Но был еще человек, проводивший без сна этот полуночный час.
На могиле, между сосен, стоял на коленях юноша и горько плакал. Грудь его, разрываемая рыданиями, тяжко дышала в темноте под гнетом огромного горя, безмолвного, как луна, и бездонного, как ночь. Вдруг скрипнула калитка. То был Лестибудуа, он пришел за своим заступом. Он узнал Жюстена, перелезавшего через ограду, и наконец догадался, кто тот вор, что таскает у него по ночам картофель.
Глава XI
Шарль наутро послал за девочкой. Она хотела видеть маму. Ей сказали, что мама уехала и привезет ей игрушек. Берта несколько раз вспоминала о ней, потом забыла.

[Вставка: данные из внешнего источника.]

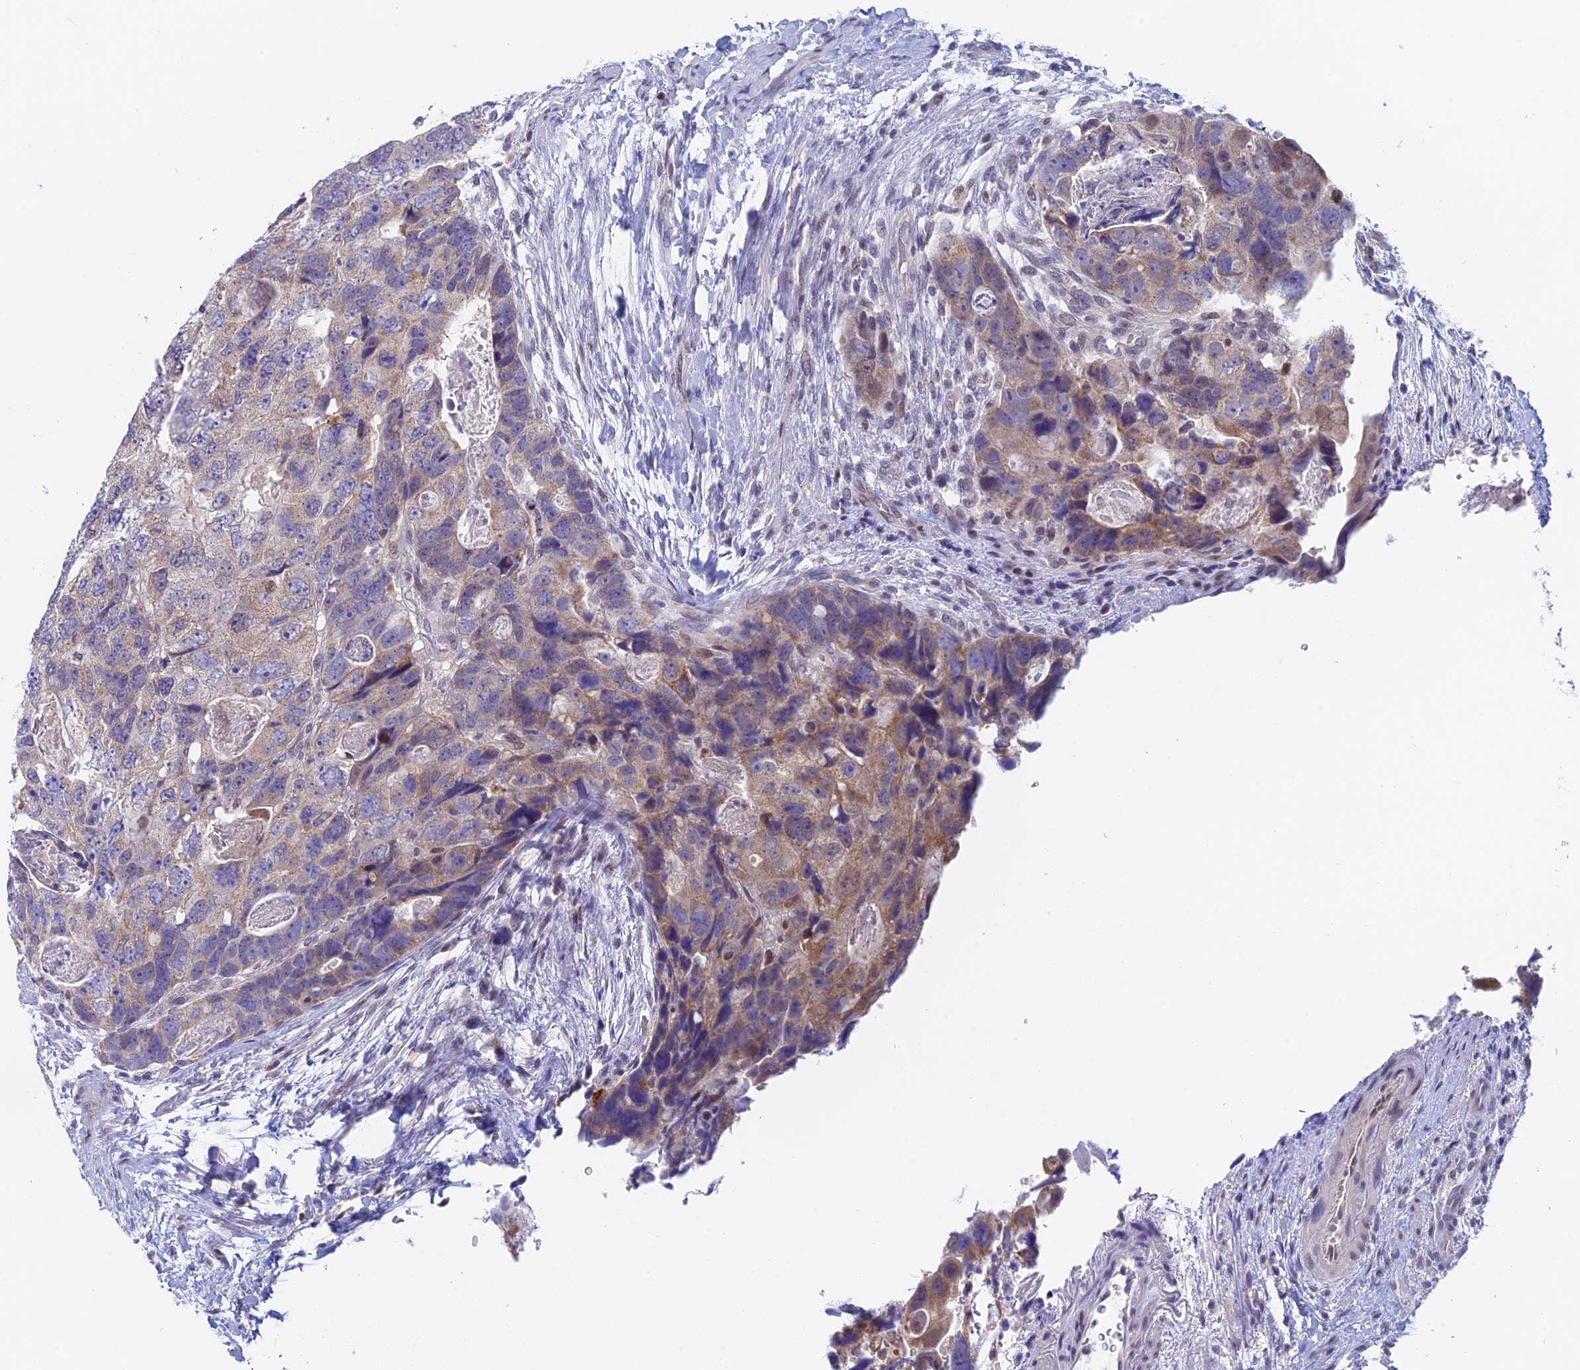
{"staining": {"intensity": "moderate", "quantity": "25%-75%", "location": "cytoplasmic/membranous"}, "tissue": "colorectal cancer", "cell_type": "Tumor cells", "image_type": "cancer", "snomed": [{"axis": "morphology", "description": "Adenocarcinoma, NOS"}, {"axis": "topography", "description": "Rectum"}], "caption": "IHC micrograph of colorectal cancer stained for a protein (brown), which exhibits medium levels of moderate cytoplasmic/membranous positivity in approximately 25%-75% of tumor cells.", "gene": "MRPL17", "patient": {"sex": "male", "age": 59}}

Веселость ребенка надрывала сердце Бовари, и, сверх того, ему приходилось выслушивать невыносимые утешения аптекаря.
Вскоре начались сызнова денежные дрязги: Лере подстрекал своего приятеля Венсара, и Шарль выдал ему векселей на огромную сумму, так как не соглашался продать ни одной из ее вещей. Мать его была вне себя от гнева. Он негодовал еще сильнее. Его нрав резко изменился. Она уехала из его дома.
Тут уже каждый торопился пользоваться. Мадемуазель Ламперер пожелала получить шестимесячный гонорар за уроки музыки, хотя Эмма не взяла у нее ни одного (вопреки оплаченному счету, который она показала мужу): таков был уговор между обеими женщинами. Из библиотеки требовали абонементную плату за три года чтения. Тетка Рол-лэ предъявила счет почтовых издержек за отправку двадцати писем, и когда Шарль попросил разъяснений, она весьма скромно ответила:
— Я почем знаю? То были барынины дела!
Уплачивая каждый новый долг, Шарль думал, что это последний. Но постоянно обнаруживались другие.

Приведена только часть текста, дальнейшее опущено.